Giovanni da Verrazzano

Our tour group headed into Tuscany leaving the sublime beauty and hectic streets of Rome behind us.

IMG_0586Our destination was Villa Vignamaggio in the town of Greve in Chianti. The villa is part of a centuries old winery, famous for it’s red Chianti Classico. Wine tastings and Tuscan cooking were on our agenda.

Lush Tuscan landscape soothed our over-stimulated brains with its rolling hills, curved winding roads (paved with no potholes) upright Cyprus trees and feathery olive trees in sheltered groves.

As we approached the winery, our guide casually pointed out Castello Di Verrazzano with a vague mention of Giovanni da Verrazzano’s exploits.

Wait a minute! Verrazzano? OUR Verrazzano?

YES, his family still had a winery in Creve in Chianti and we had just driven past it.

Nobody else seemed to be struck by this information except me. As a former guide at Grand-Pré National Historic Site, this was mind-blowing news.

He was OUR Verrazzano and I had just driven past his home town and his family’s place!

Just in case you might have been on that bus, have never visited Grand-Pré NHS or have never wondered where the name Acadia came from, you need the Verrazzano story.

Here’s why he’s ours.

Giovanni da Verrazzano was born in 1485 in this small Tuscan town, not far from Florence. Even though the surrounding landscape appears pretty landlocked, he became a navigator.

Actually, the Creve in Chianti landscape looked like the Gaspereau Valley in Nova Scotia to me, but with an ancient vibe.

Picture this: rolling hills with fields of grapevines in irregular patterns, a mountain ridge to protect it all from the elements, a perfect micro-climate for grape growing.

Now, erase the image of white farmhouses from your mind and replace it with red-tiled roofed stone villas.

Instead of spruce trees, see tall skinny Cyprus trees in rows or clumps. One thing you will not see in the Gaspereau Valley is olive trees, although at first glance, Tuscan olive trees look like the willow trees of the Annapolis Valley.

In 1485, this was the landscape into which Giovanni was born.  Since Castello Di Verrazzano dates back to 1170, you might think that a career in wine would be Giovanni’s destiny but instead, around 1506 at the age of 21, he was in Dieppe France, beginning a career as a navigator.

It seems everyone was looking for the passage from the Atlantic to the Pacific oceans around that time.

Luckily for us, Verrazzano left detailed accounts of his trips.

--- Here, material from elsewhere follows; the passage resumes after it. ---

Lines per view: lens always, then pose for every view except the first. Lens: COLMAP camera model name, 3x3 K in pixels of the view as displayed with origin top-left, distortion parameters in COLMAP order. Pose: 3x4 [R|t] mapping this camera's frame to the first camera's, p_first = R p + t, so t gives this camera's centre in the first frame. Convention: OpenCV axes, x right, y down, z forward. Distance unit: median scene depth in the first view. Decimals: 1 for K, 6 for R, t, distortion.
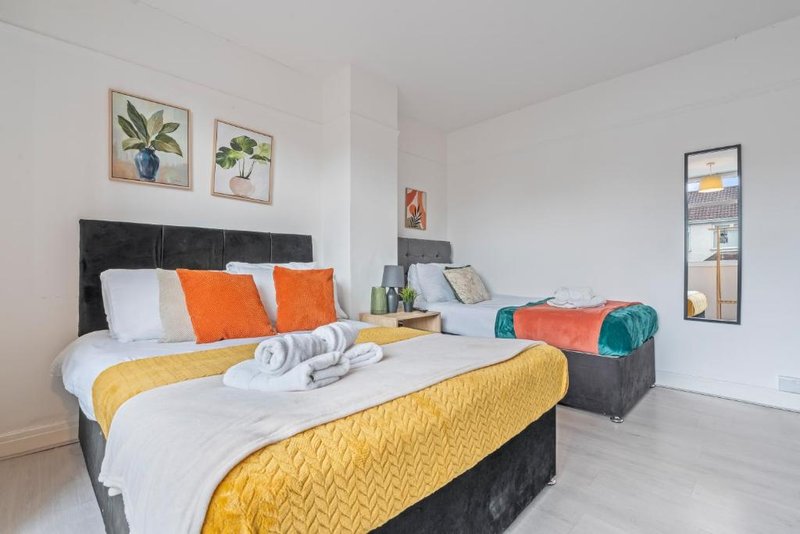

After a few false starts (storms, loss of ships, rough seas) in January of 1524 he sailed to the North American continent with a mandate from King Francis I of France, to explore an area between Florida and Newfoundland but like many of us today, headed south.

It was January after all!

Eventually, his expedition reached North Carolina. Then he went north. Along the way, he met with Aboriginal delegations and (as they did back then) baptized certain locations along the way with the names of his rich and powerful friends back  in France.

As we were later reminded, the thing he is most famous for in Italy today is that he found the entrance to the Hudson River in New York. For awhile Henry Hudson got all the credit but eventually Verrazzano’s name and reputation were recognized and the Narrows bridge was named after the guy who had been there 85 years before Hudson.

That’s nice but that’s not why Verrazzano was interesting to me.

Remember I said he kept going north? Well after New York, he found Cape Cod and mapped it.

Getting warmer. Keep going Giovanni.

He followed the coast to Maine, southeastern Nova Scotia (bingo!) and Newfoundland.

He mapped, observed and explored then returned to France by July 1524.

The noteworthy thing is that he decided to give the ancient Greek name Arcadia to the whole Atlantic coast north of Virginia. He must have been impressed to think of such a beautiful name since it means “refuge” an “idyllic place” a “paradise”.

As a good guide, I must tell you the second theory as to why our land was called Acadie.

The Mi’kmaq use the word “cadie” to denote “a place of abundance” so maybe Verrazzano’s map-making quill was guided by the interactions he had with the Indigenous people he met on the way.

A little research will tell you Verrazzano returned to North America two more times.

His first trip was to Brazil for brazilwood and a second trip took him to Florida, the Bahamas and the Lesser Antilles.

This is where his story ends. There are two versions of how he died but one of them is more dramatic.

Verrazzano’s ship was anchored out to sea off the island of Guadeloupe with a fleet of three ships. He rowed out to the far shore, out of gunshot range.

It is reported that he was killed and eaten by the inhabitants.

A few nights ago, my former work colleagues from Grand-Pré National Historic Site came over to hear about our trip to Italy but primarily to taste a bottle of Chianti Classico from Castello Di Verrazzano.IMG_1250

Someone couldn’t resist the pun “We’ll taste Verrazzano, but not like other people did!”

By the way, the wine was a smooth red.